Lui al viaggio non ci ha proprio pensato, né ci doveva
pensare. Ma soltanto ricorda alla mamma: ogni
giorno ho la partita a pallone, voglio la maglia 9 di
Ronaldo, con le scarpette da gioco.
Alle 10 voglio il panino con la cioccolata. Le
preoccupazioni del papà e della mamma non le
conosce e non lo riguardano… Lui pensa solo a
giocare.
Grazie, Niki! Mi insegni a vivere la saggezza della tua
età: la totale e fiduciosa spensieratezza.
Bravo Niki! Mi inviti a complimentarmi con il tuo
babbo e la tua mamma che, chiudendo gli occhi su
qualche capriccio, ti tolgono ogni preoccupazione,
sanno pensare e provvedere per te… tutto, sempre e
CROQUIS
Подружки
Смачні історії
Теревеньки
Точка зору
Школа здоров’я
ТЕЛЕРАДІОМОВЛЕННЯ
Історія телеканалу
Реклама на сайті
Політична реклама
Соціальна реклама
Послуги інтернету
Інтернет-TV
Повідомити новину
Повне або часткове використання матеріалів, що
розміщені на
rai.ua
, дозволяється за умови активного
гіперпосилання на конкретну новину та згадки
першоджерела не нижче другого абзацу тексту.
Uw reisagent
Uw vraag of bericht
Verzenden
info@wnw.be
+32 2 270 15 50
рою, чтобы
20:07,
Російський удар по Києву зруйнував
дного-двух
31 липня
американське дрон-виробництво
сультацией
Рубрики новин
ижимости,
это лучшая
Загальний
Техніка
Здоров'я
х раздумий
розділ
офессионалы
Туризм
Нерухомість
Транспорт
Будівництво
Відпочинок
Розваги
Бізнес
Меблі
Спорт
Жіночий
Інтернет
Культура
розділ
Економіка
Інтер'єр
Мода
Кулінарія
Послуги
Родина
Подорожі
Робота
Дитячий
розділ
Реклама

####

(About this task) Transcribe every line of the records, keeping each one exact.

(Output below)
Lui al viaggio non ci ha proprio pensato, né ci doveva
pensare. Ma soltanto ricorda alla mamma: ogni
giorno ho la partita a pallone, voglio la maglia 9 di
Ronaldo, con le scarpette da gioco.
Alle 10 voglio il panino con la cioccolata. Le
preoccupazioni del papà e della mamma non le
conosce e non lo riguardano… Lui pensa solo a
giocare.
Grazie, Niki! Mi insegni a vivere la saggezza della tua
età: la totale e fiduciosa spensieratezza.
Bravo Niki! Mi inviti a complimentarmi con il tuo
babbo e la tua mamma che, chiudendo gli occhi su
qualche capriccio, ti tolgono ogni preoccupazione,
sanno pensare e provvedere per te… tutto, sempre e
CROQUIS
Подружки
Смачні історії
Теревеньки
Точка зору
Школа здоров’я
ТЕЛЕРАДІОМОВЛЕННЯ
Історія телеканалу
Реклама на сайті
Політична реклама
Соціальна реклама
Послуги інтернету
Інтернет-TV
Повідомити новину
Повне або часткове використання матеріалів, що
розміщені на
rai.ua
, дозволяється за умови активного
гіперпосилання на конкретну новину та згадки
першоджерела не нижче другого абзацу тексту.
Uw reisagent
Uw vraag of bericht
Verzenden
info@wnw.be
+32 2 270 15 50
рою, чтобы
20:07,
Російський удар по Києву зруйнував
дного-двух
31 липня
американське дрон-виробництво
сультацией
Рубрики новин
ижимости,
это лучшая
Загальний
Техніка
Здоров'я
х раздумий
розділ
офессионалы
Туризм
Нерухомість
Транспорт
Будівництво
Відпочинок
Розваги
Бізнес
Меблі
Спорт
Жіночий
Інтернет
Культура
розділ
Економіка
Інтер'єр
Мода
Кулінарія
Послуги
Родина
Подорожі
Робота
Дитячий
розділ
Реклама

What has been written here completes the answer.